=== SUPPLIED INFORMATION ===
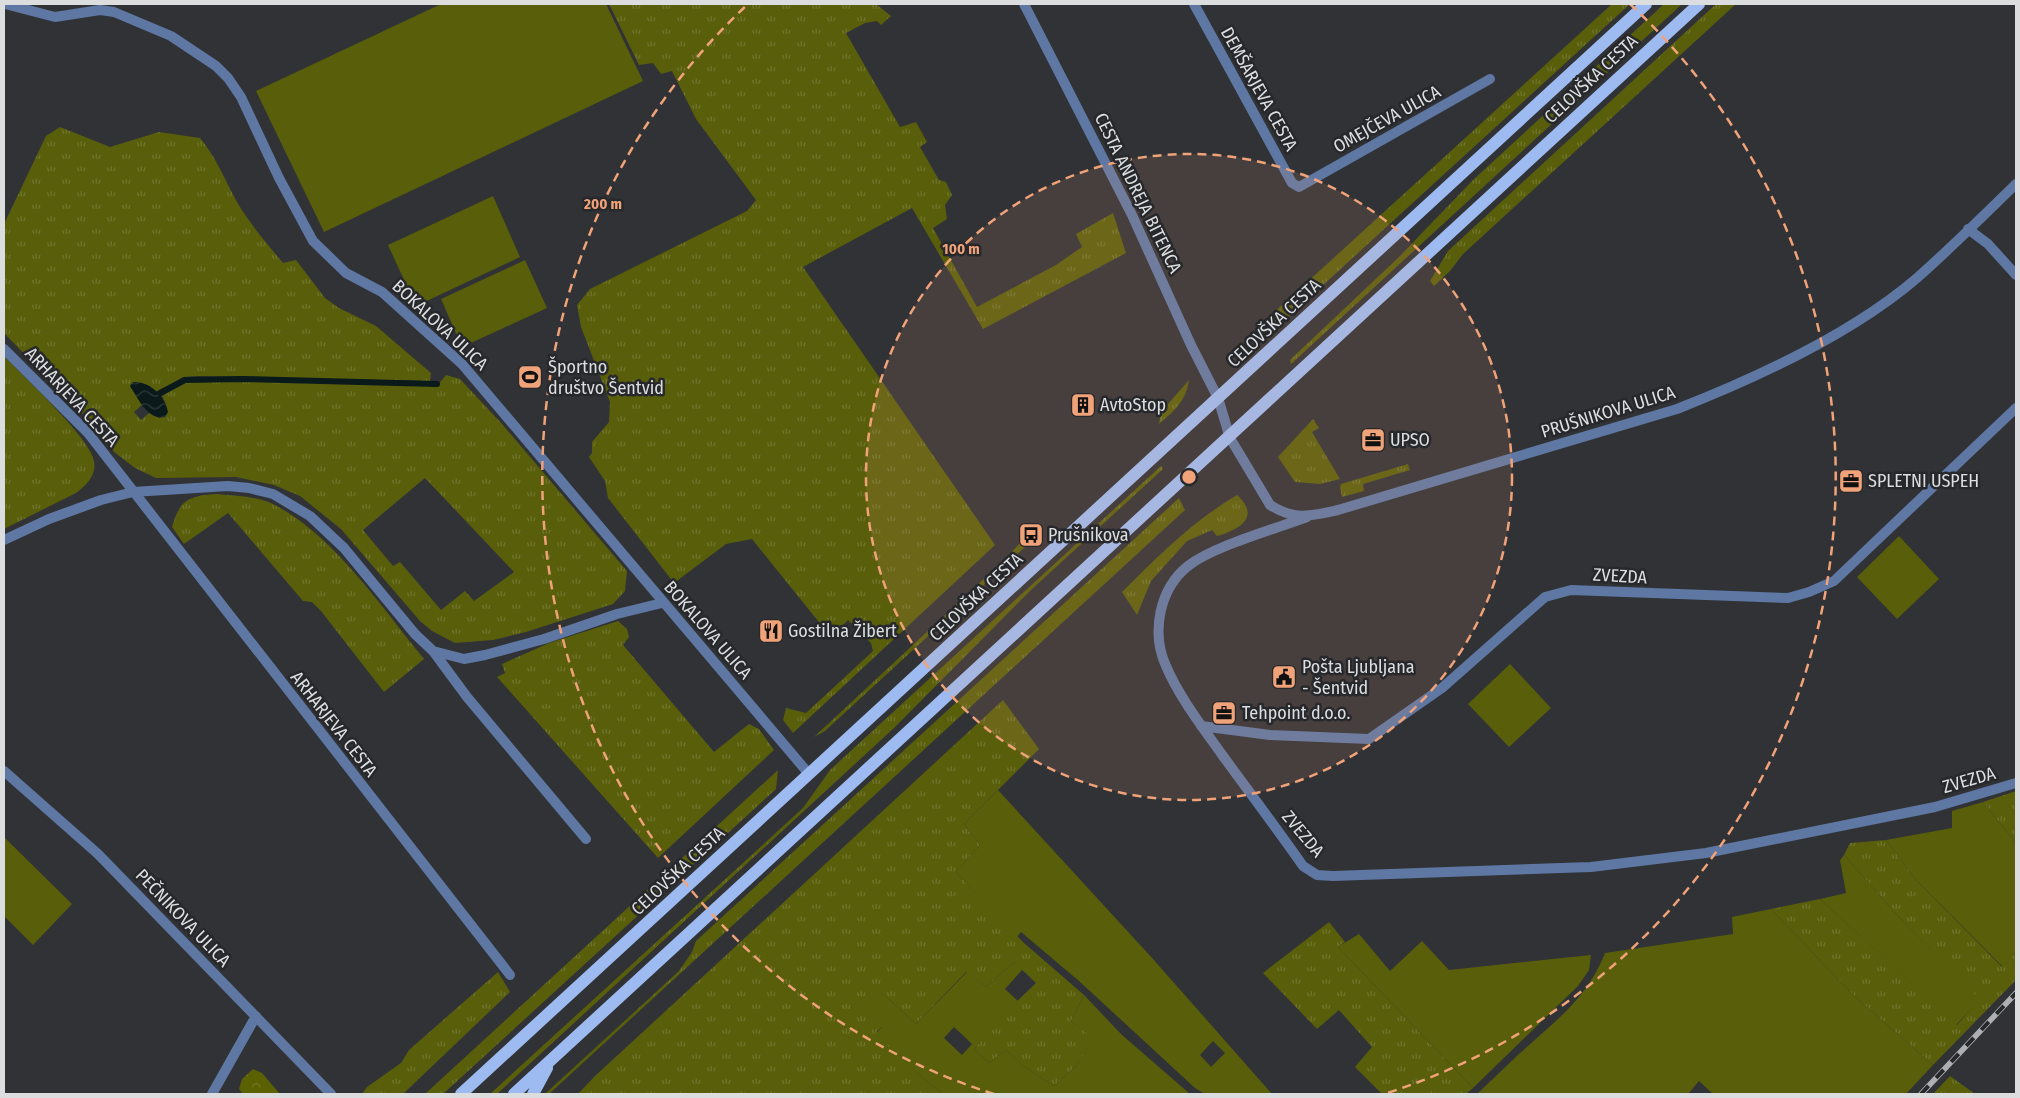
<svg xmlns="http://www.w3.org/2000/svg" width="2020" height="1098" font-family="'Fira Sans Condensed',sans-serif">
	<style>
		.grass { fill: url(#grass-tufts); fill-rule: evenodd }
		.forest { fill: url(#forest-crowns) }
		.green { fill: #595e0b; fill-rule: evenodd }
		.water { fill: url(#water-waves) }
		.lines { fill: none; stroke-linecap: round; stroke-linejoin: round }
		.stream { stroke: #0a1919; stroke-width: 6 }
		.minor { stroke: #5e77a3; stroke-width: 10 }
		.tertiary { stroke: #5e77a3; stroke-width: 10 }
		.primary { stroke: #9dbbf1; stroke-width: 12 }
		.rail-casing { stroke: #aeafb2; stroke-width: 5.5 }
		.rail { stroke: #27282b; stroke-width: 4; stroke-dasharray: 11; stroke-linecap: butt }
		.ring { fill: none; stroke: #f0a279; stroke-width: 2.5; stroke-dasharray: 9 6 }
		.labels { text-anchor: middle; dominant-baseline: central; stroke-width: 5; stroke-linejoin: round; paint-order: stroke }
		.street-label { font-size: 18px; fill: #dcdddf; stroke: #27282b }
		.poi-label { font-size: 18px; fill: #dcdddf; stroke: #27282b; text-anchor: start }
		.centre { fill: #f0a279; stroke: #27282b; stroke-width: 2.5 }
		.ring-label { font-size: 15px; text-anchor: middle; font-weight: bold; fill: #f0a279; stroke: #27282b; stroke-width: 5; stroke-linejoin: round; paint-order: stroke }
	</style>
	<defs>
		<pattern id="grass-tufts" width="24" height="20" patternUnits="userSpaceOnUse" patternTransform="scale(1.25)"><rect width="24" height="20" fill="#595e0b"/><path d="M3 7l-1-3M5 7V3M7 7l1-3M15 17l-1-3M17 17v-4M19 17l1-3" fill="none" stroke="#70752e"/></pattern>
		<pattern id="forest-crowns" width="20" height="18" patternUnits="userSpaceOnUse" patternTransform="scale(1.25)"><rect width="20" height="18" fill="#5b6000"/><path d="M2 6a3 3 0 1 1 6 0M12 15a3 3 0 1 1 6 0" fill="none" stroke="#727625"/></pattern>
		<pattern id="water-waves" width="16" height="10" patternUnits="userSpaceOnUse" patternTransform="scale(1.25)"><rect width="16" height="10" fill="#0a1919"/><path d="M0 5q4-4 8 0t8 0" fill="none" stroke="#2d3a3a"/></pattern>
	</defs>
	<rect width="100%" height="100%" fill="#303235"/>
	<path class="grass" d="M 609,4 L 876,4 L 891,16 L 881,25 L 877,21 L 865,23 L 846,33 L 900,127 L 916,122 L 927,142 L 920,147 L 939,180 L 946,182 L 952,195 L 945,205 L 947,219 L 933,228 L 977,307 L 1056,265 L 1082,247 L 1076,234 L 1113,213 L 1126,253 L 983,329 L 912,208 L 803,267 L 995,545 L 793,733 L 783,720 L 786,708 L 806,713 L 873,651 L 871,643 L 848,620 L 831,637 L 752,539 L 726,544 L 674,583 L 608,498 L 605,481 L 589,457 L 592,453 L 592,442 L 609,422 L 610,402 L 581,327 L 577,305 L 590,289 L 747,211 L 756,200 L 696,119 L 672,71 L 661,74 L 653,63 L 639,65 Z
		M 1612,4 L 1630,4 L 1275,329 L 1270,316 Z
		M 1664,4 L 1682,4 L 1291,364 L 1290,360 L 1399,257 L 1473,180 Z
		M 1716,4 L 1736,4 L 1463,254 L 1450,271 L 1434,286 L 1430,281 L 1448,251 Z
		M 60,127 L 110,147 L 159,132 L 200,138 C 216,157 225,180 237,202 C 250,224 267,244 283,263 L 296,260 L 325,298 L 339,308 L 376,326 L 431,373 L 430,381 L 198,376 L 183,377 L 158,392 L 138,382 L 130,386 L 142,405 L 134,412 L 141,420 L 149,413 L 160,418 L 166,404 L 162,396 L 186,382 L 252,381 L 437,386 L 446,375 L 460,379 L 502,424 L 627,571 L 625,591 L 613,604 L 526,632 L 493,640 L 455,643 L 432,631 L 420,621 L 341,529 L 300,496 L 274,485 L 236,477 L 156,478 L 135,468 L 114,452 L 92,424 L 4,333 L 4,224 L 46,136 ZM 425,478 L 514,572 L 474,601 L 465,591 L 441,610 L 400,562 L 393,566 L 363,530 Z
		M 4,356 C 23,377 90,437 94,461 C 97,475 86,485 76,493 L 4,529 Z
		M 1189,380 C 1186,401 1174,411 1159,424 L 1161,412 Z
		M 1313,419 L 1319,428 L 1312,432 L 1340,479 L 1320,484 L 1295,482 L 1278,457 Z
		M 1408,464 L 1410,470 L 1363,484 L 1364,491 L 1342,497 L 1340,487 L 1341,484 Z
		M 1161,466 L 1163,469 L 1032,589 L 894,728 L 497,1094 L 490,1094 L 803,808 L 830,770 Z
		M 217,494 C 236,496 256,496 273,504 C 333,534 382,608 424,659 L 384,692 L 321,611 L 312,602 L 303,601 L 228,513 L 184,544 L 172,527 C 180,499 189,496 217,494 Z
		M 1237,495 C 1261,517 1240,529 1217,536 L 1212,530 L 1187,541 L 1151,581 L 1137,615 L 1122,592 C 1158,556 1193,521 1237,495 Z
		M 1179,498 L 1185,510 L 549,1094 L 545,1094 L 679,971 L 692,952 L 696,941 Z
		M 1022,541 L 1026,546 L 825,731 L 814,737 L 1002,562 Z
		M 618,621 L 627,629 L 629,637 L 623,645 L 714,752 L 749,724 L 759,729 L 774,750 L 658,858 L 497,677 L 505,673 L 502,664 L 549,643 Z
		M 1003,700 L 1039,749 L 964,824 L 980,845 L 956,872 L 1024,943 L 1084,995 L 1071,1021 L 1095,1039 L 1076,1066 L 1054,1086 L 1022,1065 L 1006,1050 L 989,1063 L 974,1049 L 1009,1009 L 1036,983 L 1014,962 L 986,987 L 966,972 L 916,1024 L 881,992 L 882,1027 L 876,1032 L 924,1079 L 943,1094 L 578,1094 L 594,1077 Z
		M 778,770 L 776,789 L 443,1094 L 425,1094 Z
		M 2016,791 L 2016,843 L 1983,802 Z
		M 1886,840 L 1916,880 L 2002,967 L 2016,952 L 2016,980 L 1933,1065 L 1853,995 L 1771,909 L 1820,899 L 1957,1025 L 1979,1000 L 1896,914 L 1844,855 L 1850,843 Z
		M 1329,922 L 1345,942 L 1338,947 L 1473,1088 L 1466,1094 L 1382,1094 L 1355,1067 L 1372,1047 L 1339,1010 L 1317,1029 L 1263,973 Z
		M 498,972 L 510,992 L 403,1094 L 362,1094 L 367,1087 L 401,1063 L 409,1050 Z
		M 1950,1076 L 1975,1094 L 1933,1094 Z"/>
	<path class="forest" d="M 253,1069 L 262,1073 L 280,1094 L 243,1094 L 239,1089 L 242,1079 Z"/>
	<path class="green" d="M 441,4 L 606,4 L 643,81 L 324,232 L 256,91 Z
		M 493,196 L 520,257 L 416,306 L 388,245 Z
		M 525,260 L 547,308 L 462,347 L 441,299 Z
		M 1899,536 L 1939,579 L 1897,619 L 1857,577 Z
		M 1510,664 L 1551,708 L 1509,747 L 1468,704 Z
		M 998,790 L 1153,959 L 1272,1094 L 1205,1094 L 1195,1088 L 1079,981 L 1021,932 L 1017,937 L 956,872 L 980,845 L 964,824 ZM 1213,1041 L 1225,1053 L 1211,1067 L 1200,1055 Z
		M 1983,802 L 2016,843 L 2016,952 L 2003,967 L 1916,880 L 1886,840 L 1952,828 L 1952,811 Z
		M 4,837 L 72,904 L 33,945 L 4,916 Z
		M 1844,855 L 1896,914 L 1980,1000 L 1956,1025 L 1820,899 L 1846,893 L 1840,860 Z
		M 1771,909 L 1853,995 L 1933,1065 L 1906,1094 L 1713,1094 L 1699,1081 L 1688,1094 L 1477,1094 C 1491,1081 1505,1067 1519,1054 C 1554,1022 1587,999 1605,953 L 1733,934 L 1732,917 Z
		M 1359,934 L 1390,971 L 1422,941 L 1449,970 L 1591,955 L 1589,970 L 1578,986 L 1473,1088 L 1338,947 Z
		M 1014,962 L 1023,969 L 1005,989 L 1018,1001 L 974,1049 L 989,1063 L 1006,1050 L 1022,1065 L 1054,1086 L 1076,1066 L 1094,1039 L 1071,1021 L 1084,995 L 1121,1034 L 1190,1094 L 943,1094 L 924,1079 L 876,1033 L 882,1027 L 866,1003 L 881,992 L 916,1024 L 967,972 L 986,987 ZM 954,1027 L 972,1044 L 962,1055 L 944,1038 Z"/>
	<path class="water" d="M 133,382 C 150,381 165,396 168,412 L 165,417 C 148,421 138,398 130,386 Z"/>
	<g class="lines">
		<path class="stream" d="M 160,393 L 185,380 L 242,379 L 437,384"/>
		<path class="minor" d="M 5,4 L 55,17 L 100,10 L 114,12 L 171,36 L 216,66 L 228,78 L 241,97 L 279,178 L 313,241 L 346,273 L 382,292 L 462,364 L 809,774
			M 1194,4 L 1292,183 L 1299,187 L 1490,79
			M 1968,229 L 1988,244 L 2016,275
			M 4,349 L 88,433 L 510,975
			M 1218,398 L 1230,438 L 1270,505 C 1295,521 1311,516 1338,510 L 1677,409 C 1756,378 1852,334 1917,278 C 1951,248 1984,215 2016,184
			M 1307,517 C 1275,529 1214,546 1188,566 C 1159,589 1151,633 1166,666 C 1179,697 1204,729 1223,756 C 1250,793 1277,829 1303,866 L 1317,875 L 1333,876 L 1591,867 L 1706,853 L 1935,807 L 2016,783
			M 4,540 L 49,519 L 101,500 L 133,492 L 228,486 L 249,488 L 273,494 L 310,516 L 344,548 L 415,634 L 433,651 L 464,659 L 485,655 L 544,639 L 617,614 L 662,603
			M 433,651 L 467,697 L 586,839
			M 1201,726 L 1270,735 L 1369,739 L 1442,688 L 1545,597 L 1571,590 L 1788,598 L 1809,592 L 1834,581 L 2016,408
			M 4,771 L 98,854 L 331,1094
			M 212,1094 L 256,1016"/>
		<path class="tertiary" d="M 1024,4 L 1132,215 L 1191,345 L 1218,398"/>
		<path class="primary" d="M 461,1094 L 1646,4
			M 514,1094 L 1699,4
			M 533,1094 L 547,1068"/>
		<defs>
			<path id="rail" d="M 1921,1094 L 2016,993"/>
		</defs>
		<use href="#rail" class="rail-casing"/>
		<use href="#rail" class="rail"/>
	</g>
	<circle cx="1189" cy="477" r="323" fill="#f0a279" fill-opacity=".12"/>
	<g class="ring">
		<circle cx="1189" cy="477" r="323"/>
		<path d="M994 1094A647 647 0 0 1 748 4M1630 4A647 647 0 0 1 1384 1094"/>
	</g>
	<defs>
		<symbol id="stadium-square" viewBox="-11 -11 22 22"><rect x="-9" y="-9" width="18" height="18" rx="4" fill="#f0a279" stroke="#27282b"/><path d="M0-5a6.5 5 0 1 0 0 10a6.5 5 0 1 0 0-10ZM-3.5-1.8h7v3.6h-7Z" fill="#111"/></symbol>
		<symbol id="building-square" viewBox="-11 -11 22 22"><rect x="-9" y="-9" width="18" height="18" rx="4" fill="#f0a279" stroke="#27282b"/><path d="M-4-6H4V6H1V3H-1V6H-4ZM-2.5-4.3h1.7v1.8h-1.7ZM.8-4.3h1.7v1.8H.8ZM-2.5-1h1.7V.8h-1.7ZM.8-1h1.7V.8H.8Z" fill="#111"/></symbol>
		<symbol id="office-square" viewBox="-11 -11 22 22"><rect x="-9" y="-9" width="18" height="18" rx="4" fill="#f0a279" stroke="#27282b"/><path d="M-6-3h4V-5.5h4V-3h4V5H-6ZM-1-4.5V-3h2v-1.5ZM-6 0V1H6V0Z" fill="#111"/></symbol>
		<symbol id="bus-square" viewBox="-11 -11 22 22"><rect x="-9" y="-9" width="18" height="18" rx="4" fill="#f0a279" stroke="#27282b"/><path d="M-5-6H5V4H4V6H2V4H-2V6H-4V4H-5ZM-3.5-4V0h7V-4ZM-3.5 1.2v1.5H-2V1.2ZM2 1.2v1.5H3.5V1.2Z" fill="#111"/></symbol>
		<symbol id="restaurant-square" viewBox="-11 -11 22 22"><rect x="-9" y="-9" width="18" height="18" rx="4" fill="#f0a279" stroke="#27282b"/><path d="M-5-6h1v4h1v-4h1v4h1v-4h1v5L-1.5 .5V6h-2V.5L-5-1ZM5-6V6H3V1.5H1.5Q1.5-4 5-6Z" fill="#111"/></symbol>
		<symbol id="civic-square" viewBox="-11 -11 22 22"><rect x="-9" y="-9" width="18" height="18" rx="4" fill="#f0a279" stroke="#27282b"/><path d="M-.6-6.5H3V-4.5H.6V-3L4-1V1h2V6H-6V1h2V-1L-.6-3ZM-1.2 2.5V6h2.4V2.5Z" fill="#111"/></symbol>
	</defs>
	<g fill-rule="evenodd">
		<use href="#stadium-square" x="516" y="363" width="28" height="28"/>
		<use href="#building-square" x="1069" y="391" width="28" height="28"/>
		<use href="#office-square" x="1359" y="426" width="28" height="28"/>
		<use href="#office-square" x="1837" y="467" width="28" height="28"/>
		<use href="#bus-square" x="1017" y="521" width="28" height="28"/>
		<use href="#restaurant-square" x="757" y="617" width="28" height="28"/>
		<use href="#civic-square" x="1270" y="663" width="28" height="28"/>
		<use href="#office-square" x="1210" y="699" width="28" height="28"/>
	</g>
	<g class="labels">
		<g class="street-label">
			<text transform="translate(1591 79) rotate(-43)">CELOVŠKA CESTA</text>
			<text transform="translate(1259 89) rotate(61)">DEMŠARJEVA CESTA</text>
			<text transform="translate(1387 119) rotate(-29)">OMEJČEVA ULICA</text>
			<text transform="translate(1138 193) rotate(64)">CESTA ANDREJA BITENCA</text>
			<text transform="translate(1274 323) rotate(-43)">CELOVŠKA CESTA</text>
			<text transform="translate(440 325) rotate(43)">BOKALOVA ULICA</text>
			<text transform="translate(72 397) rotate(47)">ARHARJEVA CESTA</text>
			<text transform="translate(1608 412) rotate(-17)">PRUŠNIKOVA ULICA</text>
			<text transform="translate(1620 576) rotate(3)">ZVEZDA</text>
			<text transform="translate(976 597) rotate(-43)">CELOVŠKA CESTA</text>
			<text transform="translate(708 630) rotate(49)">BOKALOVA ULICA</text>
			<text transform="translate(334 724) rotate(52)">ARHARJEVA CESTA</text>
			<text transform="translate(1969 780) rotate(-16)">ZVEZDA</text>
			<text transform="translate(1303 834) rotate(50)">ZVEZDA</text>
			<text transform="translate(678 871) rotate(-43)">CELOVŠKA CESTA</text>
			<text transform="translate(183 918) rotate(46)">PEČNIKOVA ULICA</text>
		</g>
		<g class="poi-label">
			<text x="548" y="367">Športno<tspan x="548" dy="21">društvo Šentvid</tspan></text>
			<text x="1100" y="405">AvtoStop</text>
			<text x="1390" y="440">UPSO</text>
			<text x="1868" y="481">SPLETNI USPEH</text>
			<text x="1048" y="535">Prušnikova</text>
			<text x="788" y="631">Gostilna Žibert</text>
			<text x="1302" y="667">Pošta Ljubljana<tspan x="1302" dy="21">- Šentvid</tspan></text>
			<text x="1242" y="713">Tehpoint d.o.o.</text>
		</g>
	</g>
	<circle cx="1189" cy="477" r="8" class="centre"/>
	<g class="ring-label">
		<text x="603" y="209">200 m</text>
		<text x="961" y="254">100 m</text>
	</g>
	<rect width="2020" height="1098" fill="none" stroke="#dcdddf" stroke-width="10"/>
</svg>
===
▸ TO DO
Review the entries above and return every line where "lines" appears.

▸ EXERCISE RESULT
		.lines { fill: none; stroke-linecap: round; stroke-linejoin: round }
	<g class="lines">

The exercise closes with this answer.